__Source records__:
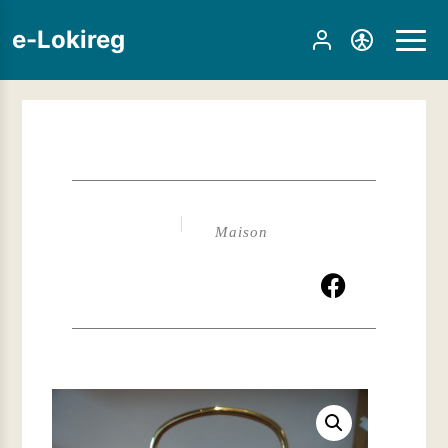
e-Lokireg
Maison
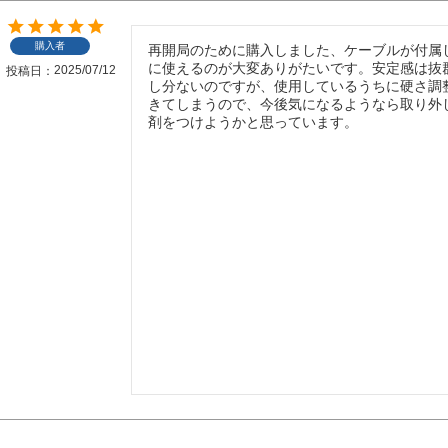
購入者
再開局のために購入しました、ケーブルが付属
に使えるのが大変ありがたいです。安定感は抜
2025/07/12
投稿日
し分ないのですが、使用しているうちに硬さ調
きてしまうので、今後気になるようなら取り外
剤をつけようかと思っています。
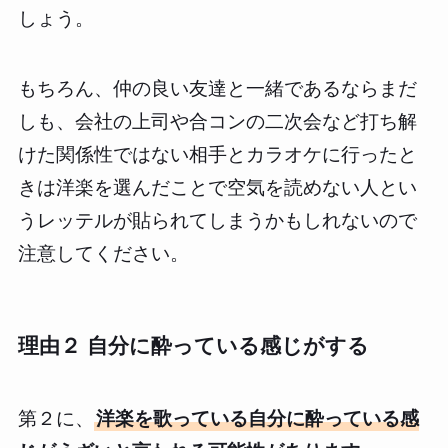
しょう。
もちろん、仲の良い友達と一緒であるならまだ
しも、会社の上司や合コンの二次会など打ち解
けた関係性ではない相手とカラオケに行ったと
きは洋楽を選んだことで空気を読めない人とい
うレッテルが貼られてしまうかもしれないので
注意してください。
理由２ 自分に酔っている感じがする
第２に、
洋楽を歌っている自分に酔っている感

__Work order__:
In the copy, include every entry above exactly and leave out each picture.

__Output of the exercise__:
e-Lokireg
Maison
購入者
再開局のために購入しました、ケーブルが付属
に使えるのが大変ありがたいです。安定感は抜
2025/07/12
投稿日
し分ないのですが、使用しているうちに硬さ調
きてしまうので、今後気になるようなら取り外
剤をつけようかと思っています。
しょう。
もちろん、仲の良い友達と一緒であるならまだ
しも、会社の上司や合コンの二次会など打ち解
けた関係性ではない相手とカラオケに行ったと
きは洋楽を選んだことで空気を読めない人とい
うレッテルが貼られてしまうかもしれないので
注意してください。
理由２ 自分に酔っている感じがする
第２に、
洋楽を歌っている自分に酔っている感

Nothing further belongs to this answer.